**Task prompt**.
List every personal name that appears in the passage on curriculum reform, in the order it first occurs.

**Given text**.
▼
Perhaps we can put his ageist comments down to a "senior moment". After all, Tony is 59, on the cusp of qualifying for concessionary travel and a target for cold-calling sales pitches from thrusting Saga representatives. Being almost three score years, he is of an age where life assurance adverts featuring Michael Parkinson suddenly appear interesting.

The mighty Finn said the new curriculum reform was "a welcome professional opportunity for some teachers; for others, it appears to be a bridge too far".

Having sat through two in-service days of Curriculum for Ignorance, I place myself firmly in the latter category. By standing in front of a class, I'm condoning an education system that considers knowledge somewhat pass.

Mr Gradgrind was wrong: it's not about facts, it's about learning skills. Imbuing a kid with knowledge is no longer a teacher's role. Sir's job is to offer experiences and outcomes that will lead to children becoming effective contributors, successful learners, responsible citizens and confident dolts, sorry, individuals.
▲
**Entries supplied**.
▼
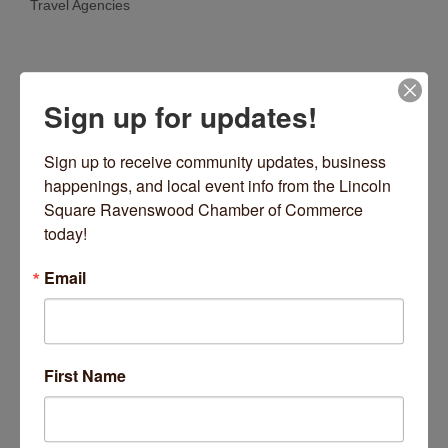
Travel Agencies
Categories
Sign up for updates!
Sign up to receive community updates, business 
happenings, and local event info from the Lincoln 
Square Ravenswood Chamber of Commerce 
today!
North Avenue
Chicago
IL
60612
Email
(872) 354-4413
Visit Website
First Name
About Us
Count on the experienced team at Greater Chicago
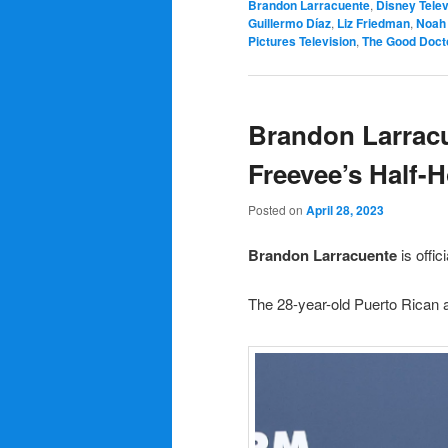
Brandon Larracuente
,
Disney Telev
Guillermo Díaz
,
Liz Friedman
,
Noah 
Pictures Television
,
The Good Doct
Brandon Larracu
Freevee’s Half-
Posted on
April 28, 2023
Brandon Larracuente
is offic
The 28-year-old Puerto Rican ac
▲
▼
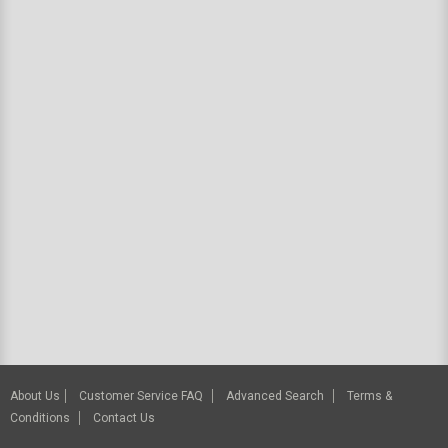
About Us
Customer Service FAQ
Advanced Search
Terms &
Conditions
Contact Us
▲
**Task answer**.
Tony
Michael Parkinson
Finn
Mr Gradgrind